> [TASK TO COMPLETE] Please reproduce all of the lines below word for word, leaving the pictures out of your answer.

> [TASK INPUTS]
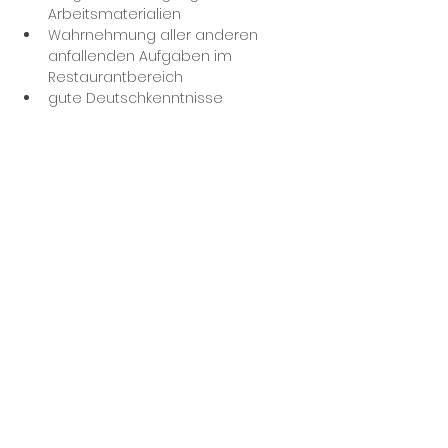
Arbeitsmaterialien
Wahrnehmung aller anderen 
anfallenden Aufgaben im 
Restaurantbereich
gute Deutschkenntnisse
Arbeitsstunden:
 ca. 15 pro Woche 
Art der Stelle:
 520,00 € 
Gehalt:
 ab 12,00€ pro Stunde 
Arbeitszeiten:
Abendschicht
Feiertagsarbeit
Frühschicht bei Frühstücksbuffet
Spätschicht
Tagschicht
Wochenendarbeit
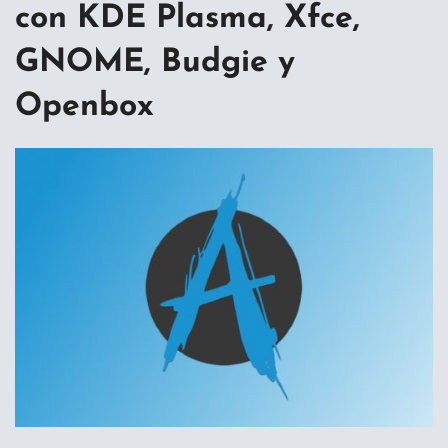
con KDE Plasma, Xfce,
GNOME, Budgie y
Openbox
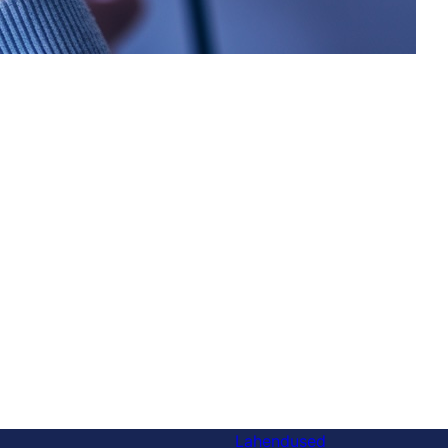
Lahendused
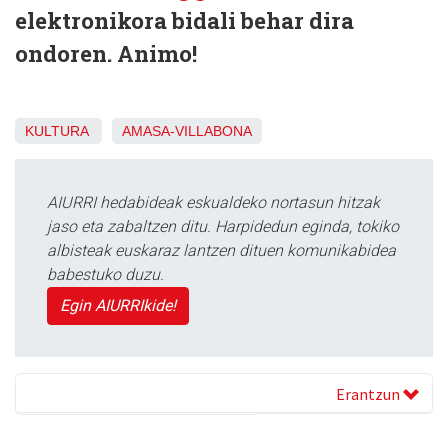
elektronikora bidali behar dira
ondoren. Animo!
KULTURA
AMASA-VILLABONA
AIURRI hedabideak eskualdeko nortasun hitzak
jaso eta zabaltzen ditu. Harpidedun eginda, tokiko
albisteak euskaraz lantzen dituen komunikabidea
babestuko duzu.
Egin AIURRIkide!
Erantzun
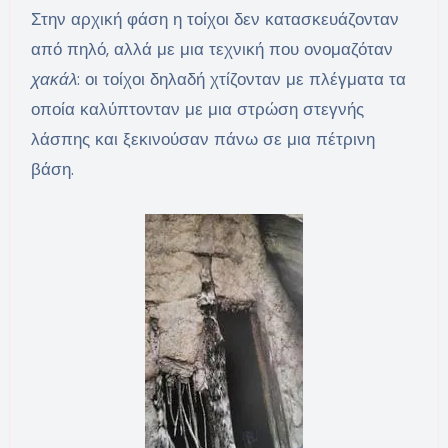
Στην αρχική φάση η τοίχοι δεν κατασκευάζονταν
από πηλό, αλλά με μια τεχνική που ονομαζόταν
χακάλ
: οι τοίχοι δηλαδή χτίζονταν με πλέγματα τα
οποία καλύπτονταν με μια στρώση στεγνής
λάσπης και ξεκινούσαν πάνω σε μια πέτρινη
βάση.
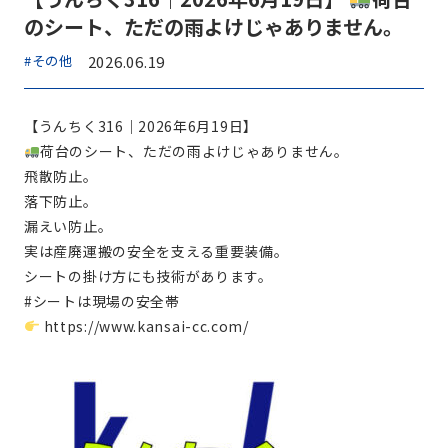
のシート、ただの雨よけじゃありません。
#その他
2026.06.19
【うんちく316｜2026年6月19日】
荷台のシート、ただの雨よけじゃありません。
飛散防止。
落下防止。
漏えい防止。
実は産廃運搬の安全を支える重要装備。
シートの掛け方にも技術があります。
#シートは現場の安全帯
https://www.kansai-cc.com/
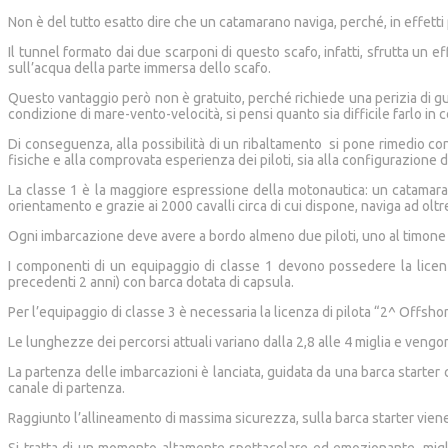
Non è del tutto esatto dire che un catamarano naviga, perché, in effett
Il tunnel formato dai due scarponi di questo scafo, infatti, sfrutta un
sull’acqua della parte immersa dello scafo.
Questo vantaggio però non è gratuito, perché richiede una perizia di guid
condizione di mare-vento-velocità, si pensi quanto sia difficile farlo i
Di conseguenza, alla possibilità di un ribaltamento si pone rimedio con un
fisiche e alla comprovata esperienza dei piloti, sia alla configurazione 
La classe 1 è la maggiore espressione della motonautica: un catamarano 
orientamento e grazie ai 2000 cavalli circa di cui dispone, naviga ad olt
Ogni imbarcazione deve avere a bordo almeno due piloti, uno al timone e
I componenti di un equipaggio di classe 1 devono possedere la licenza
precedenti 2 anni) con barca dotata di capsula.
Per l’equipaggio di classe 3 è necessaria la licenza di pilota “2^ Offsho
Le lunghezze dei percorsi attuali variano dalla 2,8 alle 4 miglia e vengo
La partenza delle imbarcazioni è lanciata, guidata da una barca starter 
canale di partenza.
Raggiunto l’allineamento di massima sicurezza, sulla barca starter viene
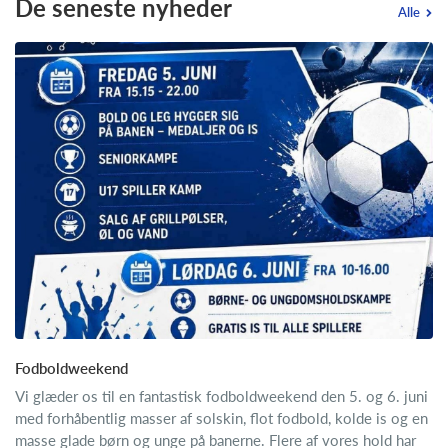
De seneste nyheder
Alle
Fodboldweekend
Vi glæder os til en fantastisk fodboldweekend den 5. og 6. juni
med forhåbentlig masser af solskin, flot fodbold, kolde is og en
masse glade børn og unge på banerne. Flere af vores hold har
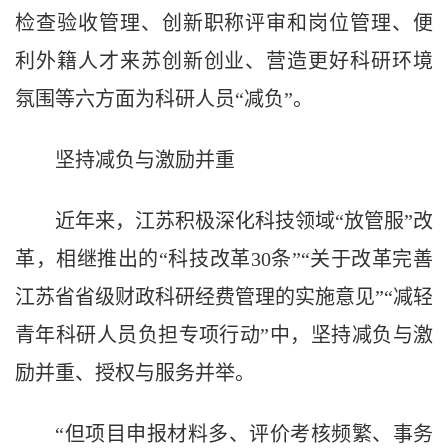
检查验收管理、创新职称评审和岗位管理、便
利外籍人才来苏创新创业、营造更好科研环境
氛围等六方面为科研人员“减负”。
坚持减负与激励并重
近年来，江苏积极深化科技领域“放管服”改
革，相继推出的“科技改革30条”“关于改革完善
江苏省省级财政科研经费管理的实施意见”“减轻
青年科研人员负担专项行动”中，坚持减负与激
励并重、授权与服务并举。
“但项目申报材料多、评价考核频繁、事务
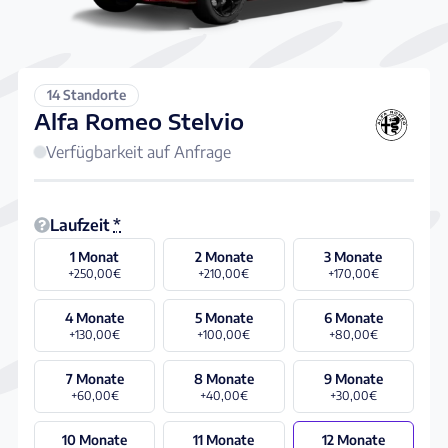
14 Standorte
Alfa Romeo Stelvio
Verfügbarkeit auf Anfrage
Laufzeit
*
1 Monat
2 Monate
3 Monate
+250,00€
+210,00€
+170,00€
4 Monate
5 Monate
6 Monate
+130,00€
+100,00€
+80,00€
7 Monate
8 Monate
9 Monate
+60,00€
+40,00€
+30,00€
10 Monate
11 Monate
12 Monate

> [REPLY]
Arbeitsmaterialien
Wahrnehmung aller anderen 
anfallenden Aufgaben im 
Restaurantbereich
gute Deutschkenntnisse
Arbeitsstunden:
 ca. 15 pro Woche 
Art der Stelle:
 520,00 € 
Gehalt:
 ab 12,00€ pro Stunde 
Arbeitszeiten:
Abendschicht
Feiertagsarbeit
Frühschicht bei Frühstücksbuffet
Spätschicht
Tagschicht
Wochenendarbeit
con KDE Plasma, Xfce,
GNOME, Budgie y
Openbox
Lahendused
elektronikora bidali behar dira
ondoren. Animo!
KULTURA
AMASA-VILLABONA
AIURRI hedabideak eskualdeko nortasun hitzak
jaso eta zabaltzen ditu. Harpidedun eginda, tokiko
albisteak euskaraz lantzen dituen komunikabidea
babestuko duzu.
Egin AIURRIkide!
Erantzun
Στην αρχική φάση η τοίχοι δεν κατασκευάζονταν
από πηλό, αλλά με μια τεχνική που ονομαζόταν
χακάλ
: οι τοίχοι δηλαδή χτίζονταν με πλέγματα τα
οποία καλύπτονταν με μια στρώση στεγνής
λάσπης και ξεκινούσαν πάνω σε μια πέτρινη
βάση.
のシート、ただの雨よけじゃありません。
#その他
2026.06.19
【うんちく316｜2026年6月19日】
荷台のシート、ただの雨よけじゃありません。
飛散防止。
落下防止。
漏えい防止。
実は産廃運搬の安全を支える重要装備。
シートの掛け方にも技術があります。
#シートは現場の安全帯
https://www.kansai-cc.com/
Non è del tutto esatto dire che un catamarano naviga, perché, in effett
Il tunnel formato dai due scarponi di questo scafo, infatti, sfrutta un
sull’acqua della parte immersa dello scafo.
Questo vantaggio però non è gratuito, perché richiede una perizia di guid
condizione di mare-vento-velocità, si pensi quanto sia difficile farlo i
Di conseguenza, alla possibilità di un ribaltamento si pone rimedio con un
fisiche e alla comprovata esperienza dei piloti, sia alla configurazione 
La classe 1 è la maggiore espressione della motonautica: un catamarano 
orientamento e grazie ai 2000 cavalli circa di cui dispone, naviga ad olt
Ogni imbarcazione deve avere a bordo almeno due piloti, uno al timone e
I componenti di un equipaggio di classe 1 devono possedere la licenza
precedenti 2 anni) con barca dotata di capsula.
Per l’equipaggio di classe 3 è necessaria la licenza di pilota “2^ Offsho
Le lunghezze dei percorsi attuali variano dalla 2,8 alle 4 miglia e vengo
La partenza delle imbarcazioni è lanciata, guidata da una barca starter 
canale di partenza.
Raggiunto l’allineamento di massima sicurezza, sulla barca starter viene
De seneste nyheder
Alle
Fodboldweekend
Vi glæder os til en fantastisk fodboldweekend den 5. og 6. juni
med forhåbentlig masser af solskin, flot fodbold, kolde is og en
masse glade børn og unge på banerne. Flere af vores hold har
检查验收管理、创新职称评审和岗位管理、便
利外籍人才来苏创新创业、营造更好科研环境
氛围等六方面为科研人员“减负”。
坚持减负与激励并重
近年来，江苏积极深化科技领域“放管服”改
革，相继推出的“科技改革30条”“关于改革完善
江苏省省级财政科研经费管理的实施意见”“减轻
青年科研人员负担专项行动”中，坚持减负与激
励并重、授权与服务并举。
“但项目申报材料多、评价考核频繁、事务
14 Standorte
Alfa Romeo Stelvio
Verfügbarkeit auf Anfrage
Laufzeit
*
1 Monat
2 Monate
3 Monate
+250,00€
+210,00€
+170,00€
4 Monate
5 Monate
6 Monate
+130,00€
+100,00€
+80,00€
7 Monate
8 Monate
9 Monate
+60,00€
+40,00€
+30,00€
10 Monate
11 Monate
12 Monate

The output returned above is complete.